Illustrate the capacity of cuts
The number of different cuts is nonempty and finite. Why? Therefore, there exist a minimum cut.
The value of a maximum flow in a network is equal to the capacity of its minimum cut.
Proof
Let x be a feasible flow with value v
Let C(X, V-X) be a cut with capacity c.
Consider the flow across the cut, meaning the sum of the flows from X to V-X minus from V-X to X.
It should be obvious that the flow across the cut is equal to the total value of the flow.
From the flow conservation (see Problem 6(b)) the flow across the cut is equal to v.
v = flow from source to sink across cut - flow from sink to source across cut
(*) v = ∑iεX, jεV-X xij - ∑jεV-X, iεX xji is the definition of the flow across the cut
The second sum is nonnegative and the flow xij on any edge cannot exceed the capacity, uij
v ≤ ∑iεX, jεV-X xij ≤ ∑iεX, jεV-X uij = c
in other words
v ≤ c
Therefore the total flow of any feasible flow cannot exceed the capacity of any cut.

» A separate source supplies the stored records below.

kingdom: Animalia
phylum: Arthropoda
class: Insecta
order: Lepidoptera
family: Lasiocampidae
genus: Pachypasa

We use the above to prove the assertions below.
Let v* be the value of a final flow x* obtained from the augmenting path method. Also, suppose that we can find a cut with capacity v*.
Then (using the v ≤
c)
(i) v* is maximal of all feasible flow
(ii) the cut capacity, v*, has the minimal capacity among all cuts
(iii) the maximum-flow value is equal to the minimal cut capacity.
To finish the Max-flow Min-cut theorem, we only need to find this cut.
Construct X*, made of all the vertices reached from the source in the undirected graph with forward edges that have positive unused capacity with respect to x* and backward edges with positive flow.
X* contains the source but not the sink. If it did contain the sink, this would imply an augmented path exist, which cannot exist because x* is solution from the augmented path method.
Consider the edges (i,j) in C(X*, V-X*).
If the edge (i, j) is a forward edge across the cut, meaning i ε X* and j ε V-X* then it has zero unused capacity, meaning the flow is at the capacity,
xij = uij.
If the edge (i, j) is a backward edge across the cut, meaning j ε X* and i ε V-X*, then it has zero flow on it,
xji = 0.
The flow across the cut is (meaning (*)):
v* = ∑iεX, jεV-X x*ij - ∑jεV-X, iεX x*ji = ∑iεX, jεV-X x*ij - 0 = c(X*, V-X*)
So this cut has capacity equal to the flow
This proves the theorem.
The augmented path method also solve for the minimal cut.
The minimal cut is formed of the edges from labeled to unlabeled vertices on
the last iteration. All these edges are full, have zero remaining capacity.